WHAT IS BEING ASKED → Given the entries below, would you transcribe exactly the lines starting at the one with "moeten worden totdat dit is gebeurd. In" and ending at the one with "om een pup of", both kept, pictures omitted, nothing extra?
____ MATERIAL FOR THIS TASK
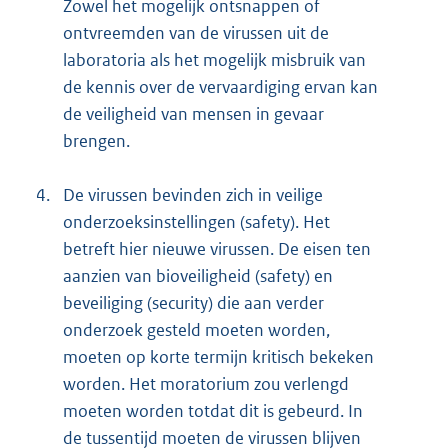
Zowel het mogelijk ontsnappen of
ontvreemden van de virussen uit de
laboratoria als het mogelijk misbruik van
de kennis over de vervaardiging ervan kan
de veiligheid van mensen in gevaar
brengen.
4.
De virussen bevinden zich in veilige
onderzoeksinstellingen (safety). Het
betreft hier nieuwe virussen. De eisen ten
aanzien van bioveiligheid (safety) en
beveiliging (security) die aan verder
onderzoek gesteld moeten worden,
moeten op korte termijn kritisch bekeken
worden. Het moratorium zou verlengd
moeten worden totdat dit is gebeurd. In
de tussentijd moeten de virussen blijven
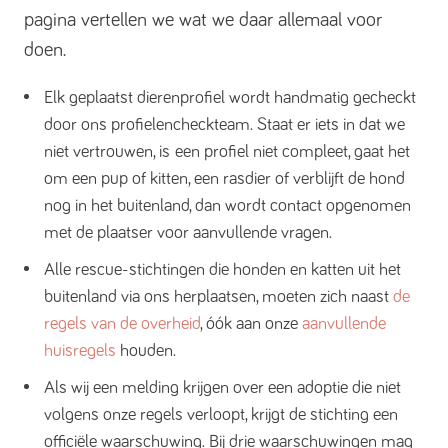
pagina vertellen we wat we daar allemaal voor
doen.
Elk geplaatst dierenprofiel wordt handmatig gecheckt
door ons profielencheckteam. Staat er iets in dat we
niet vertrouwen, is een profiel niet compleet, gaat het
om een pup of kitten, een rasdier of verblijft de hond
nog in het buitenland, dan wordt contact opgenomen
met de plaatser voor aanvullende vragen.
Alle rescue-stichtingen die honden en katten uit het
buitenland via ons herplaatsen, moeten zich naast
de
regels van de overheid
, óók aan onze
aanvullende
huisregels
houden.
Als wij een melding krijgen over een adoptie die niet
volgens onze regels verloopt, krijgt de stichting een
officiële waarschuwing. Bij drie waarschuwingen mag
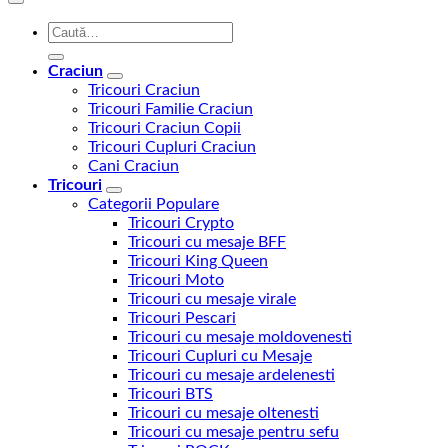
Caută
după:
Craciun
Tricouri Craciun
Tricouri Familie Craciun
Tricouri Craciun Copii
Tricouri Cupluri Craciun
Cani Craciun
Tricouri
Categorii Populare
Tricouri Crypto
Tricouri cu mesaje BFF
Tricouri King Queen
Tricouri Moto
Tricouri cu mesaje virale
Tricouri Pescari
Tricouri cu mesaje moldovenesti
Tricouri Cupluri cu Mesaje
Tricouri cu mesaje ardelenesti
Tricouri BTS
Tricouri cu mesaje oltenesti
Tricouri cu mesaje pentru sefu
________
WRITTEN SOLUTION →
moeten worden totdat dit is gebeurd. In
de tussentijd moeten de virussen blijven
pagina vertellen we wat we daar allemaal voor
doen.
Elk geplaatst dierenprofiel wordt handmatig gecheckt
door ons profielencheckteam. Staat er iets in dat we
niet vertrouwen, is een profiel niet compleet, gaat het
om een pup of kitten, een rasdier of verblijft de hond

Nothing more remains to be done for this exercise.